The MERITAGE Study, sponsored by NeoVista, is the first to evaluate the effect of epimacular brachytherapy in this population of patients. Epimacular brachytherapy takes a triad approach to treating neovascular AMD, Pravin U. Dugel, MD, explained.
The goal of the study was to determine if the treatment burden associated with intravitreal injections of an anti-VEGF drug could be decreased with the addition of epimacular brachytherapy and if the visual acuity (VA) level could be maintained. To date, more than 600 procedures have been performed in various trials.
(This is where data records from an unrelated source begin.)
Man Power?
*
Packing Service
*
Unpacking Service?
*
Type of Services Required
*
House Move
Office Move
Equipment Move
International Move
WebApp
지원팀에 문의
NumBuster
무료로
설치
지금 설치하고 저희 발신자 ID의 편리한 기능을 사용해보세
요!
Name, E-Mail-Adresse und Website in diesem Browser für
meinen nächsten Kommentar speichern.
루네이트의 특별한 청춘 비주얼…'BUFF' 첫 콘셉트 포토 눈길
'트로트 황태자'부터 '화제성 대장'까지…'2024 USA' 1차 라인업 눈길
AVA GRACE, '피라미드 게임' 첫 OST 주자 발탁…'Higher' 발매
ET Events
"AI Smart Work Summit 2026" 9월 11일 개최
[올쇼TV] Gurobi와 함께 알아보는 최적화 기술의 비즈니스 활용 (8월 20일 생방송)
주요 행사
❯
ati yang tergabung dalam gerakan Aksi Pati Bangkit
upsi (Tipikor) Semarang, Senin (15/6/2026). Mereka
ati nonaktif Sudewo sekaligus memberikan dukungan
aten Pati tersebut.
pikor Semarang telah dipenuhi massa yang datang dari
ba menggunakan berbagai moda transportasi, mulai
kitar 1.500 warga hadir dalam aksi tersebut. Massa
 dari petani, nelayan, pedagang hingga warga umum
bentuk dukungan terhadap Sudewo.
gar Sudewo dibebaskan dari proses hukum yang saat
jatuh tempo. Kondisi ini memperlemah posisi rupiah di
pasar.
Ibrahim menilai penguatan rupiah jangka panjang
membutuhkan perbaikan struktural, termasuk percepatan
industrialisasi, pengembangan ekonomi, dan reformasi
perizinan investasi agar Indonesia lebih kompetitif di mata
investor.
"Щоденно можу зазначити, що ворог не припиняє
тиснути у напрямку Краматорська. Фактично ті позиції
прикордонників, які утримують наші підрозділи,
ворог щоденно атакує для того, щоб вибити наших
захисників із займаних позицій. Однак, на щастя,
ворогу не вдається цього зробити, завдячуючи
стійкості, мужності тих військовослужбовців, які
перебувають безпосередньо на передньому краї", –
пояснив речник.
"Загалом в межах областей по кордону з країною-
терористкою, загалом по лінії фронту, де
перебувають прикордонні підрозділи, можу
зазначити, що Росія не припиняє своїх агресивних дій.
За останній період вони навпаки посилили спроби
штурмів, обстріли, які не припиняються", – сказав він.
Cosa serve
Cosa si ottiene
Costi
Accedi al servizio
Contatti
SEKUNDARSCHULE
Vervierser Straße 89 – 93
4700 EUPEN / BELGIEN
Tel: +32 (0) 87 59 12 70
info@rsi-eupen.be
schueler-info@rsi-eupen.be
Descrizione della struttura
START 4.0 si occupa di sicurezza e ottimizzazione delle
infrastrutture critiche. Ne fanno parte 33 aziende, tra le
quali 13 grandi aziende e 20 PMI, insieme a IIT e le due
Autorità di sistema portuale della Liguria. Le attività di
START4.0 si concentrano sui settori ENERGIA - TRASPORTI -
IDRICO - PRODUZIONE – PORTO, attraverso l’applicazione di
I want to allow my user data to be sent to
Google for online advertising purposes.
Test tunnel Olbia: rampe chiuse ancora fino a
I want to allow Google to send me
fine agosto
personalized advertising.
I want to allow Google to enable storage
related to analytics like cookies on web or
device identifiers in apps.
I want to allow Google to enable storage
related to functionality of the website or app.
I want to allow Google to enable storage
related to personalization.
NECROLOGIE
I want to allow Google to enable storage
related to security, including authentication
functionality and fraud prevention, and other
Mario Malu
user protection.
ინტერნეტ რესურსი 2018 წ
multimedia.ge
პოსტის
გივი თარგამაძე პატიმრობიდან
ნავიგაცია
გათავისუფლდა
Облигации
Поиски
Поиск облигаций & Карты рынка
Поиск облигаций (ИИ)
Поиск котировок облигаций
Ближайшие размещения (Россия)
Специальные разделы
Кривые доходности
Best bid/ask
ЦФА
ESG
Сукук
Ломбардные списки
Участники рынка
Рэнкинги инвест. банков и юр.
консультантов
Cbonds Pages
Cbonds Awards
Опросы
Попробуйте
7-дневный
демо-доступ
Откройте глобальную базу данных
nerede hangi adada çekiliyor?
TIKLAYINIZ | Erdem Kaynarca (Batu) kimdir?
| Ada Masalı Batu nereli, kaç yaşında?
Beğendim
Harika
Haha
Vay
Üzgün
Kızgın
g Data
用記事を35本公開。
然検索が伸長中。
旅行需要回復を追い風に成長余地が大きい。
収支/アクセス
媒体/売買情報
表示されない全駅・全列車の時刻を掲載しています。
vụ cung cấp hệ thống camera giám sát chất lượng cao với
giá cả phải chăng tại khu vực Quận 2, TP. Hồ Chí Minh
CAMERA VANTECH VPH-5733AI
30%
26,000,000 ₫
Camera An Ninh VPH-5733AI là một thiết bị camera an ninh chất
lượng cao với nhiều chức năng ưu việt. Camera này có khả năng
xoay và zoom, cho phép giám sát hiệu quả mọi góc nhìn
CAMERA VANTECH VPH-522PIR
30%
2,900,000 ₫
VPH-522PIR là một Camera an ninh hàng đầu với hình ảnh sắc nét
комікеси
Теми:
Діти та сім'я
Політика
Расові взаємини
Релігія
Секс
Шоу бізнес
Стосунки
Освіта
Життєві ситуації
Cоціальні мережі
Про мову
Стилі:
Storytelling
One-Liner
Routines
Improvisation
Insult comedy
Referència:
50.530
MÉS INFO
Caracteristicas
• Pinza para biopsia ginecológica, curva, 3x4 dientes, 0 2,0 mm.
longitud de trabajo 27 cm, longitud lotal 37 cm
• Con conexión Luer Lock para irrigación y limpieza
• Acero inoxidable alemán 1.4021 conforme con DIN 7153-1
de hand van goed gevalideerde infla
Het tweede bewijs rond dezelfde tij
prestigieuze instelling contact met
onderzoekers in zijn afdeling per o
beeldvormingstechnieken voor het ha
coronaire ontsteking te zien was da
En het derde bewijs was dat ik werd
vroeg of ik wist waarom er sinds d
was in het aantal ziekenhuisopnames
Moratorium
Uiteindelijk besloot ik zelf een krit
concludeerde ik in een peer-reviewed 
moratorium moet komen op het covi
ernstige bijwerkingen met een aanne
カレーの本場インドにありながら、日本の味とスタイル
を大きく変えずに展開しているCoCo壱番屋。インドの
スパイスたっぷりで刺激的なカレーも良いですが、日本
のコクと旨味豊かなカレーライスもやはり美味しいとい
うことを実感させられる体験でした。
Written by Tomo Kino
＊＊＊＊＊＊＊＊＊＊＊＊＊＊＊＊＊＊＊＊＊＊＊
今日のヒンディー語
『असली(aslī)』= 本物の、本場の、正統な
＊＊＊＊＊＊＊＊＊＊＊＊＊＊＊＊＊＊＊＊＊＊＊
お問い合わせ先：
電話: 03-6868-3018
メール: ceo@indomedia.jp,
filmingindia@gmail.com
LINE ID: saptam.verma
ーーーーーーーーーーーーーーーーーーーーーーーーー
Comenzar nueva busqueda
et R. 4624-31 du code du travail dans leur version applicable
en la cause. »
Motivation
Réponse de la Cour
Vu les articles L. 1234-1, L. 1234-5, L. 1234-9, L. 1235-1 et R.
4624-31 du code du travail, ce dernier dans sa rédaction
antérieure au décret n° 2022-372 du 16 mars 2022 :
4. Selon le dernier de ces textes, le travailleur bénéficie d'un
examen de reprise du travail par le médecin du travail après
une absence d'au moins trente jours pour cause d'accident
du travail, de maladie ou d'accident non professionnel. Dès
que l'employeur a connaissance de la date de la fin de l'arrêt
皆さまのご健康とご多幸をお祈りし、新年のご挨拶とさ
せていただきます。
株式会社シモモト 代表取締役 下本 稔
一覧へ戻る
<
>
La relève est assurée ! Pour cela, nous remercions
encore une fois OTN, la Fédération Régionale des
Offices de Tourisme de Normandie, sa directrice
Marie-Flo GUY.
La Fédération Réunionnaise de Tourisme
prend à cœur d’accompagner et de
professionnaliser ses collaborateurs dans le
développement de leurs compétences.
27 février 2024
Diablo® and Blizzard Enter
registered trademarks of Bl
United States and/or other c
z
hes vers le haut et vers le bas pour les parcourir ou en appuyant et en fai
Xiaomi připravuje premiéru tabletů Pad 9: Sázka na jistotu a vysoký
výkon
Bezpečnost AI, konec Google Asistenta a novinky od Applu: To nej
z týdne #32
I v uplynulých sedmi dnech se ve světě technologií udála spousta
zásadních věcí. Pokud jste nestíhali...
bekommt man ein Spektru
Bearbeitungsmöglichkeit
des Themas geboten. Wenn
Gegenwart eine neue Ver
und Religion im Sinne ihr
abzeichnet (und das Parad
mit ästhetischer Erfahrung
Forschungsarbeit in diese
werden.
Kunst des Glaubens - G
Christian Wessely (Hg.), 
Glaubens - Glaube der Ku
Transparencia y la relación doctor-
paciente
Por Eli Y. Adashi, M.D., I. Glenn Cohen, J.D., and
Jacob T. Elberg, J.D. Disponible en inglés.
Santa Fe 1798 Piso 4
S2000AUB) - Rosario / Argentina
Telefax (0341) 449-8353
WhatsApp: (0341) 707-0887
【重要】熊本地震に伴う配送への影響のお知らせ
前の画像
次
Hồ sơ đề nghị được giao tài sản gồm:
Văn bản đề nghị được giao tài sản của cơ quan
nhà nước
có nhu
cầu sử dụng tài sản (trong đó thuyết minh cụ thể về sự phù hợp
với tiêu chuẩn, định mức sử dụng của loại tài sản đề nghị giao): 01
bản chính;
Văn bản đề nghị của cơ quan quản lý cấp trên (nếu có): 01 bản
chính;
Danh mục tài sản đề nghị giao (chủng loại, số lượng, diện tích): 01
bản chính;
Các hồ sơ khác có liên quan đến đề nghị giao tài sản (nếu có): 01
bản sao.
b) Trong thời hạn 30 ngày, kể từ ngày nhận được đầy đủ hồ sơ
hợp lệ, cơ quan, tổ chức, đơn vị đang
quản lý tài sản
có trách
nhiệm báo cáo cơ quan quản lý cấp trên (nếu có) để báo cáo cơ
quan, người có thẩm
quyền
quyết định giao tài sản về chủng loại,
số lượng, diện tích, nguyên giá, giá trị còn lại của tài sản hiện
"These patients were doing poorly and losing vision despite the increasing frequency of anti-VEGF drug injections," Dr. Dugel emphasized. The patients in the MERITAGE Study had minimally classic and occult lesions that were 35% larger compared with the patients in the MARINA Study who were treated with ranibizumab (Lucentis, Genentech, Inc.) and predominantly classic lesions that were 170% larger compared with the patients in the ANCHOR Study. Dr. Dugel is managing partner, Retinal Consultants of Arizona, Phoenix, AZ and clinical associate professor of ophthalmology, Doheny Eye Institute, Los Angeles.
An important component of the MERITAGE Study was two pre-enrollment phases designed to be certain that the full effect of the anti-VEGF therapy was realized. The first was a loading phase of three consecutive anti-VEGF injections and, the second, a maintenance phase of five additional injections in the year before enrollment in the study or a minimum of three additional injections in the 6 months before enrollment.
The baseline demographic data were notable, Dr. Dugel pointed out, for the increased number of injections that were administered before study enrollment, i.e., a mean of 12.5, with a minimum of six injections and a maximum of 38 injections. The re-treatment criteria included the findings on clinical examination, optical coherence tomography, and fluorescein angiography.
The results showed that at the 2-year time point after one application of epimacular brachytherapy, 68.1% of patients maintained their VA, 32.0% had increases in VA, and 7.5% had a gain of 15 letters or more. As a group, there was an average decrease of 6.7 letters. The average increase was 10.1 letters of VA among the patients who gained vision, Dr. Dugel reported.
Regarding the treatment burden, a mean of 4.2 injections were administered annually; 15% of patients did not receive any injections, and 38% had two or fewer injections annually.
"It was surprising to us that despite the difficult patient population in whom the vision was actually decreasing despite an increasing frequency of anti-VEGF injections, almost a third of patients had improved VA," Dr. Dugel said.
He said that it is reasonable to ask if the increase in VA was due to the increased number of anti-VEGF drug injections.